The community is part of the broader Gullah-Geechee Cultural Heritage Corridor, a stretch of coastal land and islands from North Carolina to Florida that Congress designated in 2006 to recognize the descendants of West African people enslaved on rice, indigo, and cotton plantations.

Separated by water and marsh, Sapelo Island remained largely isolated for more than a century. That isolation helped preserve much of the Gullah-Geechee language, cuisine, and customs—from net-making and basket weaving to praise-house worship and communal land stewardship.

In 1996, Hogg Hummock was placed on the National Register of Historic Places in recognition of its cultural and historical significance. Yet the community’s population has dwindled as rising property values, escalating taxes, and limited job opportunities have driven younger generations away.

Encroaching Development Threatens the Island’s Future

For decades, Sapelo Island residents have faced an uphill battle against land development and gentrification. Many parcels of land have been bought up by wealthy outsiders, some of whom seek to build large vacation homes on an island accessible only by ferry.

The 2023 zoning changes passed by McIntosh County commissioners allowed home sizes to double from 1,400 square feet to 3,000 square feet—changes that residents feared would not only invite more affluent buyers but also raise property assessments, pushing longtime families off the land.

Residents, landowners and supporters of the Hogg Hummock community on Sapelo Island fill a courtroom in Darien, Ga., on Tuesday, Sept. 12, 2023. AP Photo, Russ Bynum

The ordinance, locals argued, undermined the protections they fought to establish in the 1990s, when the community successfully lobbied for zoning limits meant to safeguard Hogg Hummock’s cultural identity and prevent overdevelopment.

Attorney Philip Thompson, who also represents the residents, said the case carries national significance. “This is about whether descendants of enslaved people can continue to live on the land their ancestors purchased after freedom,” Thompson said. “It’s a cultural and historical treasure, and it’s been under threat for years.”

Preservationists and Scholars Praise the Decision

Historians and cultural preservationists across the Southeast praised the Georgia Supreme Court’s decision, calling it a model for protecting vulnerable Black historic communities from erasure.
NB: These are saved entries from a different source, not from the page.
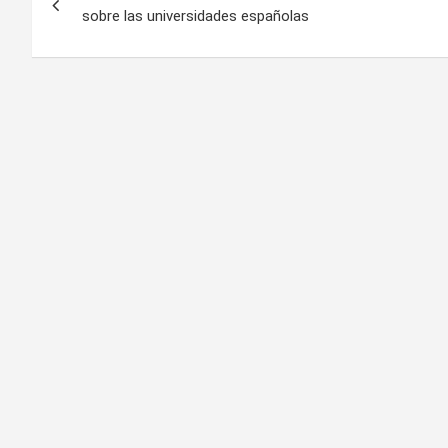
de
sobre las universidades españolas
entradas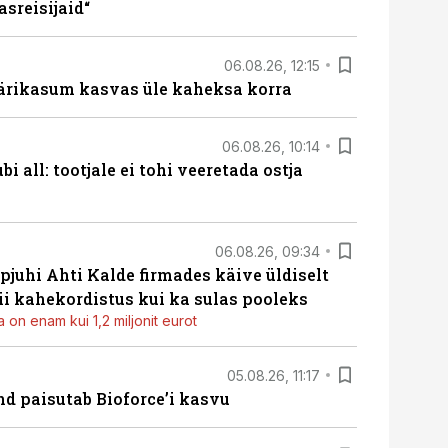
sreisijaid“
06.08.26, 12:15
ärikasum kasvas üle kaheksa korra
06.08.26, 10:14
i all: tootjale ei tohi veeretada ostja
06.08.26, 09:34
pjuhi Ahti Kalde firmades käive üldiselt
i kahekordistus kui ka sulas pooleks
 on enam kui 1,2 miljonit eurot
05.08.26, 11:17
d paisutab Bioforce’i kasvu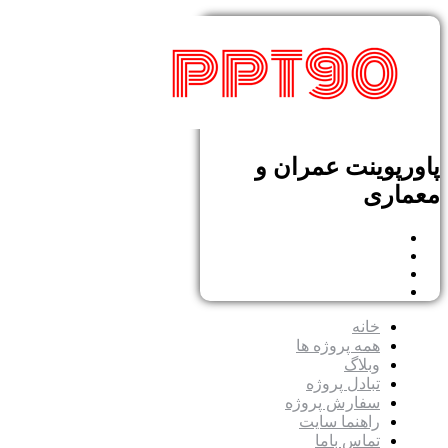
پاورپوینت عمران و
معماری
خانه
همه پروژه ها
وبلاگ
تبادل پروژه
سفارش پروژه
راهنما سایت
تماس باما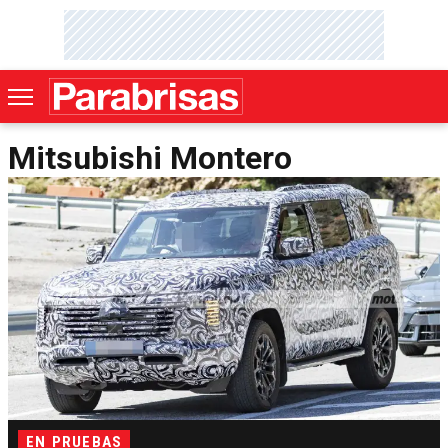
Mitsubishi Montero
EN PRUEBAS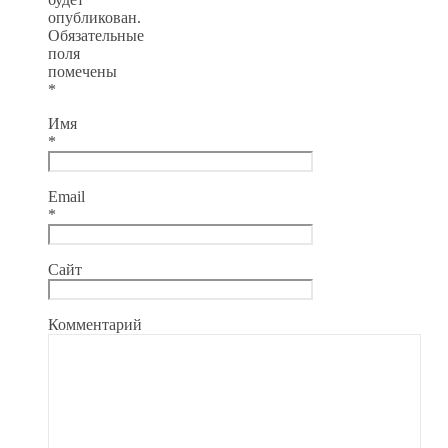
опубликован.
Обязательные
поля
помечены
*
Имя
*
Email
*
Сайт
Комментарий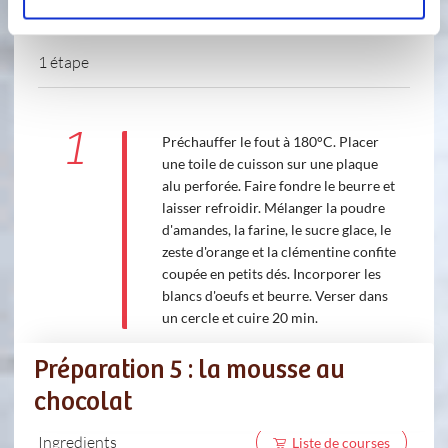
1 étape
1
Préchauffer le fout à 180°C. Placer
une toile de cuisson sur une plaque
alu perforée. Faire fondre le beurre et
laisser refroidir. Mélanger la poudre
d'amandes, la farine, le sucre glace, le
zeste d'orange et la clémentine confite
coupée en petits dés. Incorporer les
blancs d'oeufs et beurre. Verser dans
un cercle et cuire 20 min.
Préparation 5 : la mousse au
chocolat
Ingredients
Liste de courses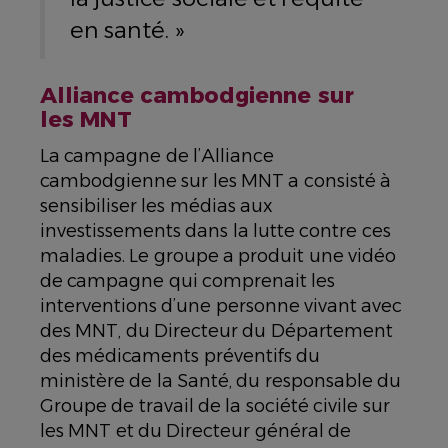
en santé. »
Alliance cambodgienne sur
les MNT
La campagne de l’Alliance
cambodgienne sur les MNT a consisté à
sensibiliser les médias aux
investissements dans la lutte contre ces
maladies. Le groupe a produit une vidéo
de campagne qui comprenait les
interventions d’une personne vivant avec
des MNT, du Directeur du Département
des médicaments préventifs du
ministère de la Santé, du responsable du
Groupe de travail de la société civile sur
les MNT et du Directeur général de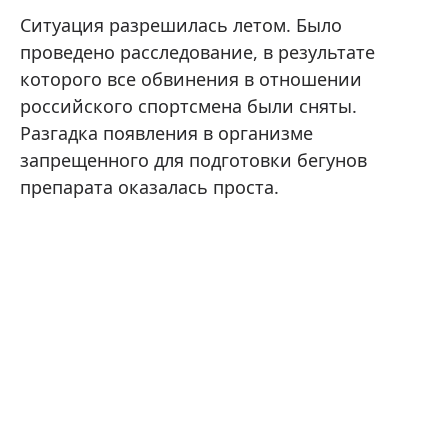
Ситуация разрешилась летом. Было
проведено расследование, в результате
которого все обвинения в отношении
российского спортсмена были сняты.
Разгадка появления в организме
запрещенного для подготовки бегунов
препарата оказалась проста.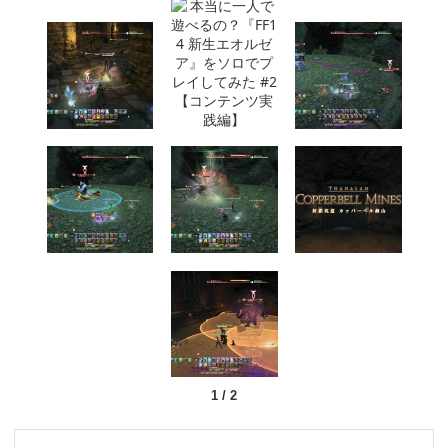
1
/
2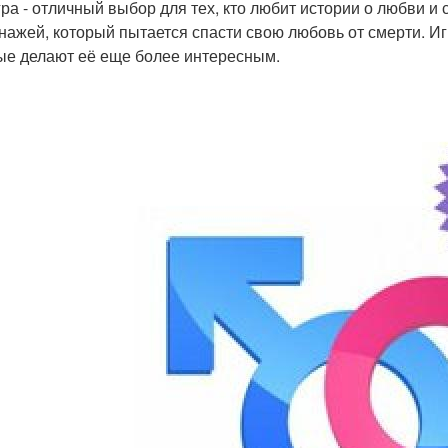
гра - отличный выбор для тех, кто любит истории о любви и с
нажей, который пытается спасти свою любовь от смерти. И
ые делают её еще более интересным.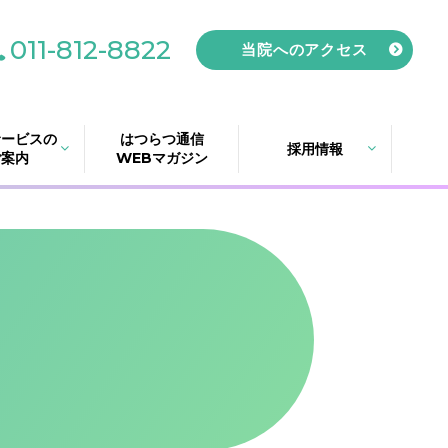
011-812-8822
当院へのアクセス
サービスの
はつらつ通信
採用情報
ご案内
WEBマガジン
“This ruling gives hope to other Gullah-Geechee families fighting similar battles along the coast,” said Dr. Melissa Cooper, a historian at Rutgers University who studies Gullah-Geechee history. “Land ownership is the foundation of cultural survival. Once it’s gone, so is the community.”

Advocacy groups like the Sapelo Island Cultural and Revitalization Society (SICARS) have worked for decades to defend the community’s land rights and preserve its traditions. The group has filed multiple lawsuits since the 1990s to challenge unfair taxation and zoning policies that disproportionately burden Black residents.

The late Cornelia Walker Bailey, a revered community elder and cultural historian, often described Sapelo as “a place where our ancestors’ voices still live in the trees.” Her vision of protecting that heritage continues to inspire younger generations who refuse to let developers rewrite the island’s story.

J.J. Wilson, 9, rides a school bus to catch a ferry to the his school on the mainland from his home in the Hog Hammock community of Sapelo Island, Ga., on Wednesday, May 15, 2013. (AP Photo/David Goldman, File)

What Comes Next for Sapelo Island

It remains unclear when McIntosh County will reschedule the referendum. Election officials will need to coordinate with residents and legal representatives to restore the vote that was abruptly canceled in 2024.

In the meantime, Hogg Hummock residents say they are prepared to keep fighting. “This decision doesn’t end our struggle,” said Watts. “It just means we get to keep having one.”

For many families, the ruling represents more than a legal triumph—it’s a declaration that their history, culture, and existence matter in a state that has too often erased Black spaces for the sake of profit.

“Every generation of our family has been born here,” Watts said. “We’ve buried our people here. We’ve worked this land. We’re not leaving.”